── Data ──

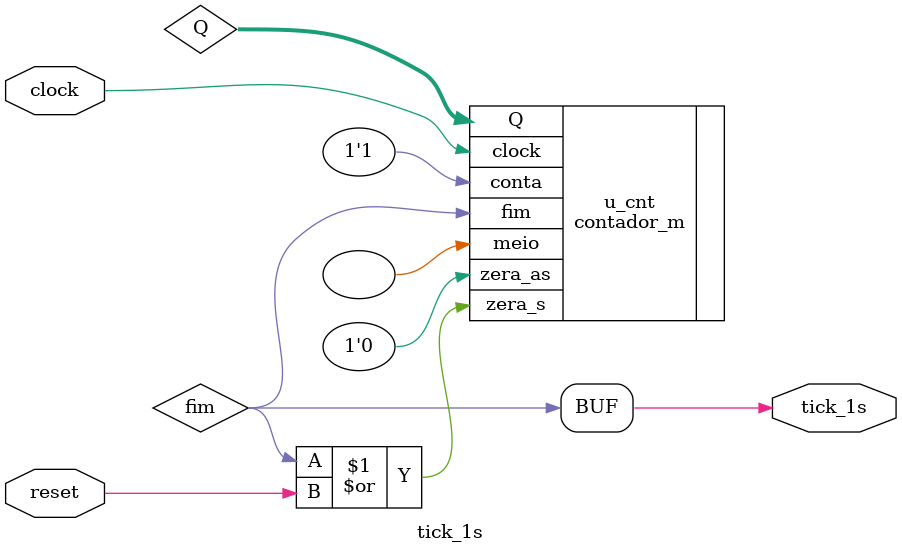
<source format=v>
/* --------------------------------------------------------------------------
 *  Arquivo   : tick_1s.v   --- Para o desafio da semana 4
 * --------------------------------------------------------------------------
 */
 
module tick_1s (
  input  wire clock,
  input  wire reset,     // ativo alto
  output wire tick_1s    // pulso de 1 ciclo a cada 1 s
);
  // 50_000_000 ciclos @ 50 MHz
  localparam integer M = 50_000_000;
  localparam integer N = 26; // ceil(log2(M)) = 26

  wire fim;
  wire [N-1:0] Q;

  contador_m #(.M(M), .N(N)) u_cnt (
    .clock    (clock),
    .zera_as  (1'b0),
    .zera_s   (fim | reset),  // reinicia ao completar 1s ou em reset
    .conta    (1'b1),
    .Q        (Q),
    .fim      (fim),
    .meio     ()
  );

  assign tick_1s = fim; // pulso de 1 ciclo
endmodule

</source>
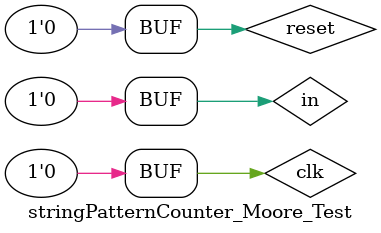
<source format=v>
`timescale 1ns / 1ps


module stringPatternCounter_Moore_Test;

	// Inputs
	reg clk;
	reg in;
	reg reset;

	// Outputs
	wire [3:0] out;

	// Instantiate the Unit Under Test (UUT)
	stringPatternCounter_Moore uut (
		.clk(clk), 
		.in(in), 
		.reset(reset), 
		.out(out)
	);

	initial begin
		// Initialize Inputs

		clk = 0;		
		in = 0;		
		reset = 0;

		// Wait 100 ns for global reset to finish

		#5 in = 0;		
		#20 in = 1;
		#20 in = 0;		
		#20 in = 1;
		#20 in = 1;		
		#20 in = 1;
		#20 in = 0;		
		#20 in = 1;
		#20 in = 0;		
		#20 in = 0;
		#20 in = 1;		
		#20 in = 0;
		#20 reset = 1;	
		#20 reset = 0;
		#20 in = 0;		
		#20 in = 1;
		#20 in = 0;
	end

	always
	begin
		#10 clk = 1;
		#10 clk = 0;
	end
      
endmodule




</source>
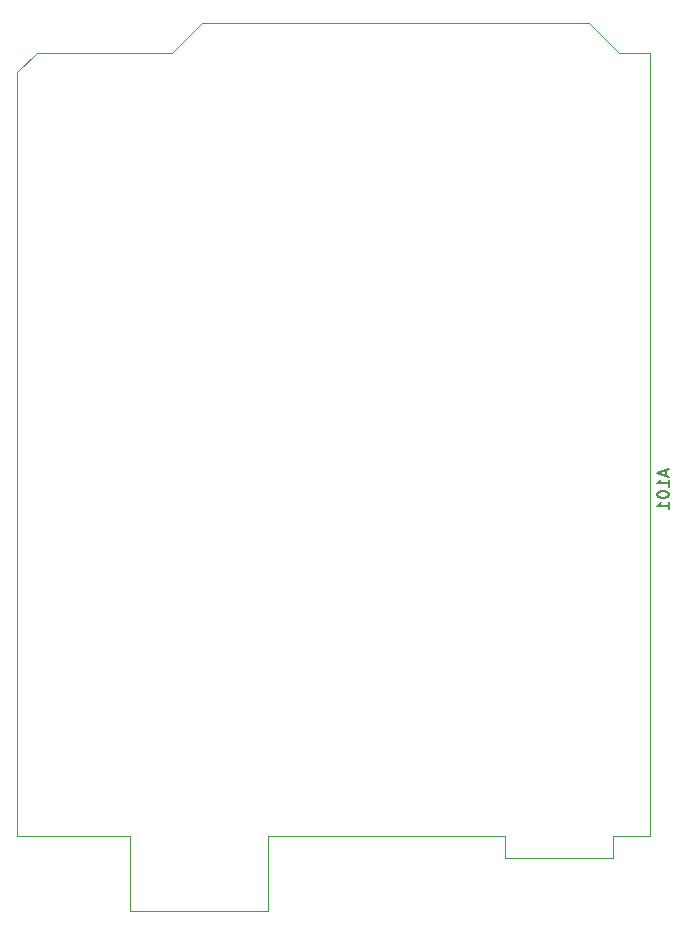
<source format=gbr>
%TF.GenerationSoftware,KiCad,Pcbnew,8.0.0-rc2-429-g037f349585*%
%TF.CreationDate,2024-02-09T22:22:20+01:00*%
%TF.ProjectId,xDuinoRail-Protoboard,78447569-6e6f-4526-9169-6c2d50726f74,rev?*%
%TF.SameCoordinates,Original*%
%TF.FileFunction,Legend,Bot*%
%TF.FilePolarity,Positive*%
%FSLAX46Y46*%
G04 Gerber Fmt 4.6, Leading zero omitted, Abs format (unit mm)*
G04 Created by KiCad (PCBNEW 8.0.0-rc2-429-g037f349585) date 2024-02-09 22:22:20*
%MOMM*%
%LPD*%
G01*
G04 APERTURE LIST*
%ADD10C,0.150000*%
%ADD11C,0.120000*%
G04 APERTURE END LIST*
D10*
X130344104Y-84613933D02*
X130344104Y-85090123D01*
X130629819Y-84518695D02*
X129629819Y-84852028D01*
X129629819Y-84852028D02*
X130629819Y-85185361D01*
X130629819Y-86042504D02*
X130629819Y-85471076D01*
X130629819Y-85756790D02*
X129629819Y-85756790D01*
X129629819Y-85756790D02*
X129772676Y-85661552D01*
X129772676Y-85661552D02*
X129867914Y-85566314D01*
X129867914Y-85566314D02*
X129915533Y-85471076D01*
X129629819Y-86661552D02*
X129629819Y-86756790D01*
X129629819Y-86756790D02*
X129677438Y-86852028D01*
X129677438Y-86852028D02*
X129725057Y-86899647D01*
X129725057Y-86899647D02*
X129820295Y-86947266D01*
X129820295Y-86947266D02*
X130010771Y-86994885D01*
X130010771Y-86994885D02*
X130248866Y-86994885D01*
X130248866Y-86994885D02*
X130439342Y-86947266D01*
X130439342Y-86947266D02*
X130534580Y-86899647D01*
X130534580Y-86899647D02*
X130582200Y-86852028D01*
X130582200Y-86852028D02*
X130629819Y-86756790D01*
X130629819Y-86756790D02*
X130629819Y-86661552D01*
X130629819Y-86661552D02*
X130582200Y-86566314D01*
X130582200Y-86566314D02*
X130534580Y-86518695D01*
X130534580Y-86518695D02*
X130439342Y-86471076D01*
X130439342Y-86471076D02*
X130248866Y-86423457D01*
X130248866Y-86423457D02*
X130010771Y-86423457D01*
X130010771Y-86423457D02*
X129820295Y-86471076D01*
X129820295Y-86471076D02*
X129725057Y-86518695D01*
X129725057Y-86518695D02*
X129677438Y-86566314D01*
X129677438Y-86566314D02*
X129629819Y-86661552D01*
X130629819Y-87947266D02*
X130629819Y-87375838D01*
X130629819Y-87661552D02*
X129629819Y-87661552D01*
X129629819Y-87661552D02*
X129772676Y-87566314D01*
X129772676Y-87566314D02*
X129867914Y-87471076D01*
X129867914Y-87471076D02*
X129915533Y-87375838D01*
D11*
%TO.C,A101*%
X75435000Y-50970600D02*
X75435000Y-115620600D01*
X75435000Y-115620600D02*
X84965000Y-115620600D01*
X77085000Y-49320600D02*
X75435000Y-50970600D01*
X84965000Y-115620600D02*
X84965000Y-121970600D01*
X84965000Y-121970600D02*
X96645000Y-121970600D01*
X88515000Y-49320600D02*
X77085000Y-49320600D01*
X91055000Y-46780600D02*
X88515000Y-49320600D01*
X96645000Y-115620600D02*
X116715000Y-115620600D01*
X96645000Y-121970600D02*
X96645000Y-115620600D01*
X116715000Y-115620600D02*
X116715000Y-117520600D01*
X116715000Y-117520600D02*
X125855000Y-117520600D01*
X123825000Y-46780600D02*
X91055000Y-46780600D01*
X125855000Y-115620600D02*
X129035000Y-115620600D01*
X125855000Y-117520600D02*
X125855000Y-115620600D01*
X126365000Y-49320600D02*
X123825000Y-46780600D01*
X129035000Y-49320600D02*
X126365000Y-49320600D01*
X129035000Y-115620600D02*
X129035000Y-49320600D01*
%TD*%
M02*

</source>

───

Requirement —
Transcribe the data verbatim. No picture belongs in the result.

Result of this exercise —
<source format=v>
/* --------------------------------------------------------------------------
 *  Arquivo   : tick_1s.v   --- Para o desafio da semana 4
 * --------------------------------------------------------------------------
 */
 
module tick_1s (
  input  wire clock,
  input  wire reset,     // ativo alto
  output wire tick_1s    // pulso de 1 ciclo a cada 1 s
);
  // 50_000_000 ciclos @ 50 MHz
  localparam integer M = 50_000_000;
  localparam integer N = 26; // ceil(log2(M)) = 26

  wire fim;
  wire [N-1:0] Q;

  contador_m #(.M(M), .N(N)) u_cnt (
    .clock    (clock),
    .zera_as  (1'b0),
    .zera_s   (fim | reset),  // reinicia ao completar 1s ou em reset
    .conta    (1'b1),
    .Q        (Q),
    .fim      (fim),
    .meio     ()
  );

  assign tick_1s = fim; // pulso de 1 ciclo
endmodule

</source>
<source format=v>
`timescale 1ns / 1ps


module stringPatternCounter_Moore_Test;

	// Inputs
	reg clk;
	reg in;
	reg reset;

	// Outputs
	wire [3:0] out;

	// Instantiate the Unit Under Test (UUT)
	stringPatternCounter_Moore uut (
		.clk(clk), 
		.in(in), 
		.reset(reset), 
		.out(out)
	);

	initial begin
		// Initialize Inputs

		clk = 0;		
		in = 0;		
		reset = 0;

		// Wait 100 ns for global reset to finish

		#5 in = 0;		
		#20 in = 1;
		#20 in = 0;		
		#20 in = 1;
		#20 in = 1;		
		#20 in = 1;
		#20 in = 0;		
		#20 in = 1;
		#20 in = 0;		
		#20 in = 0;
		#20 in = 1;		
		#20 in = 0;
		#20 reset = 1;	
		#20 reset = 0;
		#20 in = 0;		
		#20 in = 1;
		#20 in = 0;
	end

	always
	begin
		#10 clk = 1;
		#10 clk = 0;
	end
      
endmodule




</source>
<source format=gbr>
%TF.GenerationSoftware,KiCad,Pcbnew,8.0.0-rc2-429-g037f349585*%
%TF.CreationDate,2024-02-09T22:22:20+01:00*%
%TF.ProjectId,xDuinoRail-Protoboard,78447569-6e6f-4526-9169-6c2d50726f74,rev?*%
%TF.SameCoordinates,Original*%
%TF.FileFunction,Legend,Bot*%
%TF.FilePolarity,Positive*%
%FSLAX46Y46*%
G04 Gerber Fmt 4.6, Leading zero omitted, Abs format (unit mm)*
G04 Created by KiCad (PCBNEW 8.0.0-rc2-429-g037f349585) date 2024-02-09 22:22:20*
%MOMM*%
%LPD*%
G01*
G04 APERTURE LIST*
%ADD10C,0.150000*%
%ADD11C,0.120000*%
G04 APERTURE END LIST*
D10*
X130344104Y-84613933D02*
X130344104Y-85090123D01*
X130629819Y-84518695D02*
X129629819Y-84852028D01*
X129629819Y-84852028D02*
X130629819Y-85185361D01*
X130629819Y-86042504D02*
X130629819Y-85471076D01*
X130629819Y-85756790D02*
X129629819Y-85756790D01*
X129629819Y-85756790D02*
X129772676Y-85661552D01*
X129772676Y-85661552D02*
X129867914Y-85566314D01*
X129867914Y-85566314D02*
X129915533Y-85471076D01*
X129629819Y-86661552D02*
X129629819Y-86756790D01*
X129629819Y-86756790D02*
X129677438Y-86852028D01*
X129677438Y-86852028D02*
X129725057Y-86899647D01*
X129725057Y-86899647D02*
X129820295Y-86947266D01*
X129820295Y-86947266D02*
X130010771Y-86994885D01*
X130010771Y-86994885D02*
X130248866Y-86994885D01*
X130248866Y-86994885D02*
X130439342Y-86947266D01*
X130439342Y-86947266D02*
X130534580Y-86899647D01*
X130534580Y-86899647D02*
X130582200Y-86852028D01*
X130582200Y-86852028D02*
X130629819Y-86756790D01*
X130629819Y-86756790D02*
X130629819Y-86661552D01*
X130629819Y-86661552D02*
X130582200Y-86566314D01*
X130582200Y-86566314D02*
X130534580Y-86518695D01*
X130534580Y-86518695D02*
X130439342Y-86471076D01*
X130439342Y-86471076D02*
X130248866Y-86423457D01*
X130248866Y-86423457D02*
X130010771Y-86423457D01*
X130010771Y-86423457D02*
X129820295Y-86471076D01*
X129820295Y-86471076D02*
X129725057Y-86518695D01*
X129725057Y-86518695D02*
X129677438Y-86566314D01*
X129677438Y-86566314D02*
X129629819Y-86661552D01*
X130629819Y-87947266D02*
X130629819Y-87375838D01*
X130629819Y-87661552D02*
X129629819Y-87661552D01*
X129629819Y-87661552D02*
X129772676Y-87566314D01*
X129772676Y-87566314D02*
X129867914Y-87471076D01*
X129867914Y-87471076D02*
X129915533Y-87375838D01*
D11*
%TO.C,A101*%
X75435000Y-50970600D02*
X75435000Y-115620600D01*
X75435000Y-115620600D02*
X84965000Y-115620600D01*
X77085000Y-49320600D02*
X75435000Y-50970600D01*
X84965000Y-115620600D02*
X84965000Y-121970600D01*
X84965000Y-121970600D02*
X96645000Y-121970600D01*
X88515000Y-49320600D02*
X77085000Y-49320600D01*
X91055000Y-46780600D02*
X88515000Y-49320600D01*
X96645000Y-115620600D02*
X116715000Y-115620600D01*
X96645000Y-121970600D02*
X96645000Y-115620600D01*
X116715000Y-115620600D02*
X116715000Y-117520600D01*
X116715000Y-117520600D02*
X125855000Y-117520600D01*
X123825000Y-46780600D02*
X91055000Y-46780600D01*
X125855000Y-115620600D02*
X129035000Y-115620600D01*
X125855000Y-117520600D02*
X125855000Y-115620600D01*
X126365000Y-49320600D02*
X123825000Y-46780600D01*
X129035000Y-49320600D02*
X126365000Y-49320600D01*
X129035000Y-115620600D02*
X129035000Y-49320600D01*
%TD*%
M02*

</source>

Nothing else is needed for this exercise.